The Board disagreed and allowed the defendants’ appeal.  The Board identified three possible analyses:

1.                   The arbitration clause, on its true interpretation, required any dispute, if it was to be pursued at all, to be submitted to arbitration.

2.                  The arbitration clause conferred an option, leaving a party free to commence court proceedings, but the option could be exercised by the other party commencing an arbitration.

3.                  The arbitration clause conferred an option, as in 2 above, but the defendant to the court proceedings could exercise the option by simply requiring the claimant to submit the dispute to arbitration, whether by an unequivocal request to that effect or by applying for a stay of the court proceedings.

The Board considered an extensive array of authority before concluding that analysis 1 should be rejected: if the parties had intended to make arbitration the exclusive means of dispute resolution they would have used mandatory language, such as “shall”.  The parties had used the word “may”, which created an option, such that either party could elect to have a dispute referred to arbitration.  The case law of England, Canada and Singapore consistently pointed to such wording creating merely an option to refer disputes to arbitration, rather than requiring arbitration to the exclusion of other dispute resolution mechanisms.  Although US decisions did not all point in the same direction, those arising from a commercial context also supported that conclusion.

The Board also rejected analysis 2.  The Board noted that, in some cases, a requirement that the option be exercised by commencing arbitration might require a party to file a claim that sought no positive relief, and would also involve that party incurring expense in the form of arbitration fees, which the Board saw as potentially constituting a substantial obstacle.

The Board accordingly preferred analysis 3.  An unequivocal election by one party that the dispute should be submitted to arbitration was sufficient to bring the situation within section 6(2), at which point the court was required to stay the court proceedings.  If the party so electing did not itself commence an arbitration, the opposing party (the litigation claimant) would need to do so in order to have the dispute resolved.  The Board considered that requiring the claimant to do so was consistent with the mutual obligation of co-operation owed by parties to an agreement to arbitrate.

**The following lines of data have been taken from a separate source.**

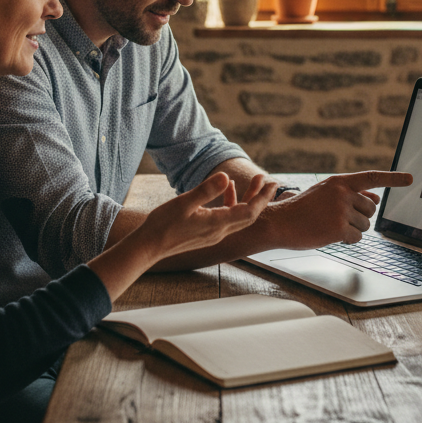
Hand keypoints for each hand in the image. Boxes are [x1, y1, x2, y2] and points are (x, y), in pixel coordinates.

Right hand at [137, 172, 276, 261]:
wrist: (149, 246)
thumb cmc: (164, 224)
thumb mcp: (185, 203)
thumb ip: (207, 190)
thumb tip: (226, 176)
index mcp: (217, 224)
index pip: (249, 212)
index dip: (263, 198)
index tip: (272, 183)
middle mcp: (219, 232)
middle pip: (249, 215)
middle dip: (261, 198)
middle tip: (270, 181)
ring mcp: (213, 235)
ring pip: (238, 216)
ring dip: (247, 199)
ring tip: (254, 181)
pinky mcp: (206, 234)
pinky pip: (227, 218)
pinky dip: (231, 203)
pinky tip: (225, 188)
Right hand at [264, 170, 412, 247]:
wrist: (280, 222)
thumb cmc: (302, 209)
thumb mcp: (326, 194)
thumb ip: (351, 194)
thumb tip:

In light of the decision in Anzen it would be sensible for a would-be claimant, who prefers to litigate but is faced with an arbitration “option” similar to that in Anzen, to write a letter before action to the intended defendant, putting it on notice that a claim will be made, and requiring it to elect whether to invoke the arbitration option.  If the defendant, expressly or by conduct, represents that it will not invoke the option to arbitrate, and the claimant then incurs the cost of filing court proceedings, the defendant may be estopped from seeking a stay (by analogy with Re Value Discovery Partners LP (19 April 2013) BVIHCM (COM) 2013/0026).  Although the Anzen decision concerns section 6(2) of the Arbitration Ordinance, which has since been repealed by the BVI Arbitration Act 2013, it is unlikely that the outcome would have been any different had the case been considered under the 2013 Act, which (so far as relevant) gives effect to Article 8 of the UNCITRAL Model Law.   Article 8 provides: “A court before which an action is brought in a matter which is the subject of an arbitration agreement shall, if a party so requests not later than when submitting his first statement on the substance of the dispute, refer the parties to arbitration unless it finds that the agreement is null and void, inoperative or incapable of being performed.”  Section 18(4) of the 2013 Act states “Where the Court refers the parties in an action to arbitration, it shall make an order staying the legal proceedings in that action.”  A litigation defendant who is party to an arbitration agreement would therefore still be able to require a matter (assuming it falls within the scope of the arbitration agreement) to be submitted to arbitration, despite not having actually commenced arbitration proceedings.